9 Collaborative Filtering

Collaborative filtering (CF) is a method used in building recommender systems on big data. Common applications include Amazon product recommendations, Netflix movies and shows recommendations, iTunes music recommendations, etc. Figures 9.1, 9.2, and 9.3 show examples of recommendations for me from these 3 services.

Amazon Recommendations

Figure 9.1: Amazon Recommendations

Netflix Recommendations

Figure 9.2: Netflix Recommendations

CF uses a user-item rating matrix, which contains rating given by users to items. Beyond this, CF does not require other user information such as demographics (e.g., age, sex, etc.) or item information (e.g., movie genre, type of music, etc.). This is a key strength of CF because it relies on minimal information and doesn’t raise major privacy concerns as it does not need to know any personal information about the user outside their previous behavior.
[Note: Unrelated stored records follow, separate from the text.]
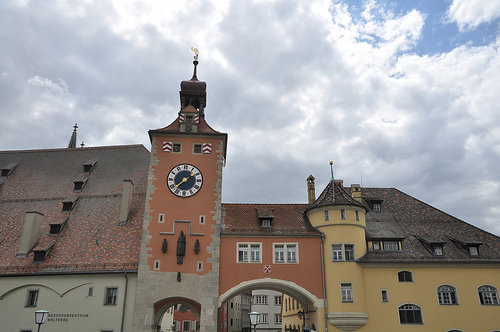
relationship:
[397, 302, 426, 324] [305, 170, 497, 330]
window on building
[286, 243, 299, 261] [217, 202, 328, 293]
window on building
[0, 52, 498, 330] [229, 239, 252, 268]
building has window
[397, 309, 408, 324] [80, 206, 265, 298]
window on building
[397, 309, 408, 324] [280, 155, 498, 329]
window on building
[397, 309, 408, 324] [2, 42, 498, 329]
window on builiding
CF doesn’t rely on the content analysis of the items, which makes it easy to build recommenders for applications which may otherwise require complex machine learning models. For instance, CF can be used to recommend jokes without actually knowing what those jokes are!

iTunes Recommendations

Figure 9.3: iTunes Recommendations

As the name suggests, the “collaborative” part means that the method relies on behavior by other users with similar tastes. The user-item rating matrix does not explicitly show which users are similar or which items are similar. The objective of CF is then to identify these similarities.

9.0.1 An example

Imagine that you and your friend A decide to meet for lunch. Two of you go to a restaurant where you have not eaten before. But A visits this place often because it’s close to her office. You are seated at a table and the server leaves you with menus. You are unsure about what to order so you turn to your friend for suggestions. A recommends a new vegetarian burger called “Beyond burger”. How likely are you to try this burger if…

  1. You and your friend A have very similar preferences for food

  2. You and your friend A have not so similar preferences for food

I guess that you are more likely to order Beyond burger in the first case, that is, when you and A have very similar food preferences. This is in essence what CF entails. However, rather than recommending an item based on only 1 other user’s experience, CF uses a lot of users to make more reliable prediction. Think about it as an app that has food preferences of all your friends. This app can recommend you food items by taking into account the evaluations of all the friends with similar taste as you.